Des recherches antérieures ont montré que les mères sont plus susceptibles que les pères de planifier des rendez-vous chez le médecin, de coordonner les activités parascolaires et de gérer bon nombre des tâches en coulisses qui assurent le bon déroulement de la vie familiale. Ces responsabilités sont souvent décrites comme la « charge mentale » du rôle parental, car elles impliquent de la planification, du suivi et de la coordination.
Nos recherches suggèrent que les écoles et autres organisations peuvent involontairement amplifier cette charge mentale en adressant davantage de demandes aux mères.
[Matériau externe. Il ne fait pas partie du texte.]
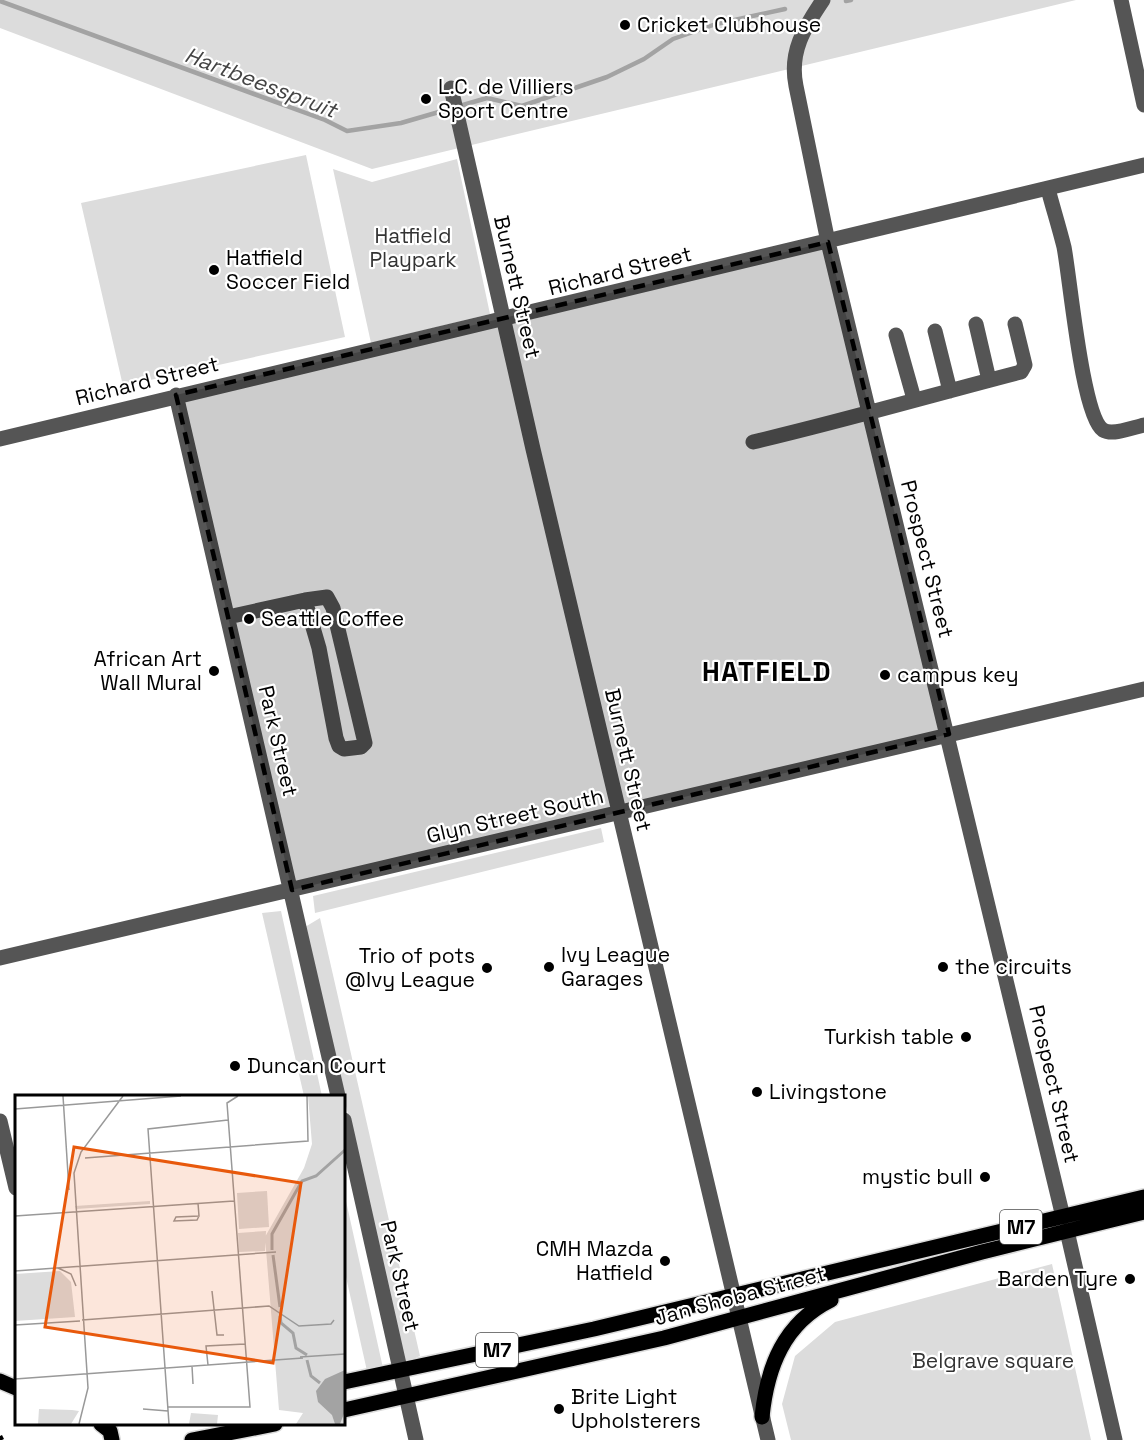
<svg xmlns="http://www.w3.org/2000/svg" width="1144" height="1440" font-family="'Space Grotesk',sans-serif">
<style>
.green{fill:#dcdcdc}
.lines{fill:none;stroke-linecap:round;stroke-linejoin:round}
.stream{stroke:#a3a3a3;stroke-width:4.5}
.major-casing{stroke:#dbdbdb;stroke-width:18}
.minor{stroke:#555;stroke-width:15}
.major{stroke:#000;stroke-width:15}
.rail{stroke:#000;stroke-width:4.5;stroke-dasharray:9 3 1.5 3;stroke-linecap:butt}
.marked{fill:#000;fill-opacity:0.2;stroke:#000;stroke-width:4.5;stroke-dasharray:12 8;stroke-linejoin:round}
.poi-dot{fill:#000;stroke:#fff;stroke-width:2}
.labels{text-anchor:middle;stroke-width:4.5;stroke-linejoin:round;paint-order:stroke}
.shield{fill:#fff;stroke:#4c4c4c;stroke-width:1.5}
.shield-label{font-size:20px;font-weight:bold;fill:#000}
.poi-label{font-size:21px;fill:#000;stroke:#fff;text-anchor:start}
.park-label{font-size:21px;fill:#333;stroke:#fff}
.street-label{font-size:21px;fill:#000;stroke:#fff}
.water-label{font-size:22px;font-style:italic;fill:#444;stroke:#fff}
.district-label{font-size:27px;font-weight:bold;letter-spacing:1.5px;fill:#000;stroke:#fff}
.inset-river{fill:none;stroke:#a3a3a3;stroke-width:3}
.inset-road{fill:none;stroke:#999;stroke-width:1.5}
.view{fill:#e8590c;fill-opacity:0.15;stroke:#e8590c;stroke-width:3}
.inset-edge{fill:none;stroke:#000;stroke-width:3}
</style>
<rect width="100%" height="100%" fill="#fff"/>
<path class="green" d="M0 0H1076L372 169 0 28Z
M306 155 345 337 123 386 81 203Z
M457 159 490 314 371 343 333 169 372 182Z
M601 828 604 842 315 913 313 896Z
M281 911 322 1096H304L262 913Z
M320 918 420 1356 405 1363 305 927Z
M344 1192 383 1368 367 1371 344 1268Z
M1052 1264 1091 1440H791L782 1404 795 1356 835 1322Z"/>
<g class="lines">
<path class="stream" d="M0 1 325 120 347 131 401 123 487 98 522 106 607 77 644 59 673 39 716 24 785 9
M846 1 851 0"/>
<g class="major-casing">
<path id="major" d="M0 1381 16 1388
M344 1382 594 1329 1144 1197
M344 1410 664 1338 982 1252 1144 1212
M762 1417C767 1367 784 1323 831 1300
M101 1424 110 1431 112 1440
M192 1440 275 1424"/>
</g>
<path class="minor" d="M823 0C804 28 789 52 796 86L828 242 1063 1217
M1121 0 1144 105
M451 88 533 449 768 1440
M1048 189C1053 208 1059 227 1064 247 1070 277 1082 416 1103 430 1113 436 1134 427 1144 425
M976 324 989 380
M935 331 950 391
M896 335 914 399
M176 395 338 1096
M0 439 1144 165
M753 442C843 421 932 395 1021 372L1025 365 1015 324
M228 617 305 600 319 648 336 738 339 746 344 749 361 747 365 743 333 608 327 597 305 600
M0 958 1144 689
M344 1120 416 1440
M0 1121 16 1188
M1067 1231 1115 1440"/>
<use href="#major" class="major"/>
<path class="rail" d="M0 1436 2 1440"/>
</g>
<path class="marked" d="M828 242 949 734 292 890 176 395Z"/>
<g class="poi-dot">
<circle cx="625" cy="25" r="6"/>
<circle cx="426" cy="99" r="6"/>
<circle cx="214" cy="270" r="6"/>
<circle cx="249" cy="619" r="6"/>
<circle cx="214" cy="671" r="6"/>
<circle cx="885" cy="675" r="6"/>
<circle cx="549" cy="967" r="6"/>
<circle cx="943" cy="967" r="6"/>
<circle cx="487" cy="968" r="6"/>
<circle cx="966" cy="1037" r="6"/>
<circle cx="235" cy="1066" r="6"/>
<circle cx="757" cy="1092" r="6"/>
<circle cx="985" cy="1177" r="6"/>
<circle cx="665" cy="1261" r="6"/>
<circle cx="1130" cy="1279" r="6"/>
<circle cx="559" cy="1409" r="6"/>
</g>
<g class="labels">
<g class="shield">
<rect x="1000" y="1210" width="42" height="34" rx="4.5"/>
<rect x="476" y="1333" width="42" height="34" rx="4.5"/>
</g>
<g class="shield-label">
<text x="1021" y="1234">M7</text>
<text x="497" y="1357">M7</text>
</g>
<g class="poi-label">
<text x="637" y="32">Cricket Clubhouse</text>
<text x="438" y="94">L.C. de Villiers<tspan x="438" dy="24">Sport Centre</tspan></text>
<text x="226" y="265">Hatfield<tspan x="226" dy="24">Soccer Field</tspan></text>
<text x="261" y="626">Seattle Coffee</text>
<text x="202" y="666" text-anchor="end">African Art<tspan x="202" dy="24">Wall Mural</tspan></text>
<text x="897" y="682">campus key</text>
<text x="561" y="962">Ivy League<tspan x="561" dy="24">Garages</tspan></text>
<text x="475" y="963" text-anchor="end">Trio of pots<tspan x="475" dy="24">@Ivy League</tspan></text>
<text x="955" y="974">the circuits</text>
<text x="954" y="1044" text-anchor="end">Turkish table</text>
<text x="247" y="1073">Duncan Court</text>
<text x="769" y="1099">Livingstone</text>
<text x="973" y="1184" text-anchor="end">mystic bull</text>
<text x="653" y="1256" text-anchor="end">CMH Mazda<tspan x="653" dy="24">Hatfield</tspan></text>
<text x="1118" y="1286" text-anchor="end">Barden Tyre</text>
<text x="571" y="1404">Brite Light<tspan x="571" dy="24">Upholsterers</tspan></text>
</g>
<g class="park-label">
<text x="413" y="243">Hatfield<tspan x="413" dy="24">Playpark</tspan></text>
<text x="993" y="1368">Belgrave square</text>
</g>
<g class="street-label">
<text transform="translate(620 271) rotate(-14)" y="7">Richard Street</text>
<text transform="translate(517 287) rotate(77)" y="7">Burnett Street</text>
<text transform="translate(147 381) rotate(-14)" y="7">Richard Street</text>
<text transform="translate(927 559) rotate(76)" y="7">Prospect Street</text>
<text transform="translate(278 741) rotate(77)" y="7">Park Street</text>
<text transform="translate(628 760) rotate(77)" y="7">Burnett Street</text>
<text transform="translate(515 816) rotate(-13)" y="7">Glyn Street South</text>
<text transform="translate(1054 1084) rotate(77)" y="7">Prospect Street</text>
<text transform="translate(400 1276) rotate(77)" y="7">Park Street</text>
<text transform="translate(740 1296) rotate(-15)" y="7">Jan Shoba Street</text>
</g>
<g class="water-label">
<text transform="translate(261 82) rotate(21)" y="8">Hartbeesspruit</text>
</g>
<g class="district-label">
<text x="767" y="681">HATFIELD</text>
</g>
</g>
<g transform="translate(15 1095)">
<rect width="330" height="330" fill="#fff"/>
<path d="M293 1H330V329H281L288 318 264 315 250 142 289 73 297 49ZM252 96 254 132 224 134 222 98ZM135 106V109L61 114 60 111ZM251 136 250 156 224 157 223 138ZM45 176 56 187 60 222 0 226V179ZM24 314 57 315 64 316 56 329H23ZM176 318 203 320 202 329H174Z" fill="#dcdcdc"/>
<path d="M330 275V316L325 329H320L317 320 303 307 301 296 310 284Z" fill="#a3a3a3"/>
<path class="inset-river" d="M257 155V139L287 86 301 81 330 55M258 160 265 212M265 221 266 228 278 238 281 253 292 260M292 265 296 281 305 288"/>
<path class="inset-road" d="M48 1 54 95M0 14 166 1M70 63 293 46 292 1M183 108 184 121 161 122 159 126 182 125 184 121M0 121 219 106M43 173 56 179 61 191M0 176 261 157M197 196 202 240H209M67 225 254 211 284 231 316 229 319 225M0 230 65 226M285 262 330 259M193 270 191 251 230 249M177 271 178 289M0 284 288 263M153 312H235L212 8 223 1M128 314 153 316M64 329 73 293 59 78 66 57 108 1M154 329 133 34 213 25"/>
<path class="view" d="M59 52 286 88 258 268 30 232Z"/>
<rect width="330" height="330" class="inset-edge"/>
</g>
</svg>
Dans les enquêtes que nous avons menées parallèlement à notre expérience, les éducateurs et autres adultes qui interagissent régulièrement avec les familles – notamment les prestataires de services de garde d’enfants, les coachs et les professionnels de la santé – ont également déclaré contacter les mères plus souvent que les pères.
Un simple appel téléphonique peut sembler sans importance. Mais au cours d’une année scolaire – et dans les cabinets médicaux, les équipes sportives, les camps et autres activités – ces interruptions peuvent s’accumuler. Ils représentent une charge de travail supplémentaire pour les parents, et cette charge pèse de manière disproportionnée sur les mères.
Cette perspective contribue également à expliquer pourquoi les écarts entre les sexes en matière de prestation de soins peuvent persister même parmi les couples qui tentent de répartir les responsabilités de manière plus équitable. La répartition inégale des tâches parentales est façonnée non seulement par les décisions au sein des ménages, mais aussi par les attentes et les routines en dehors du foyer.
De nombreuses écoles permettent aux familles de préciser qui contacter en premier ou de désigner différents contacts pour différentes situations. Étant donné que ces routines sont établies au début de l’année scolaire, le fait de rendre ces préférences explicites peut aider la communication scolaire à mieux refléter la manière dont chaque famille choisit de partager les responsabilités.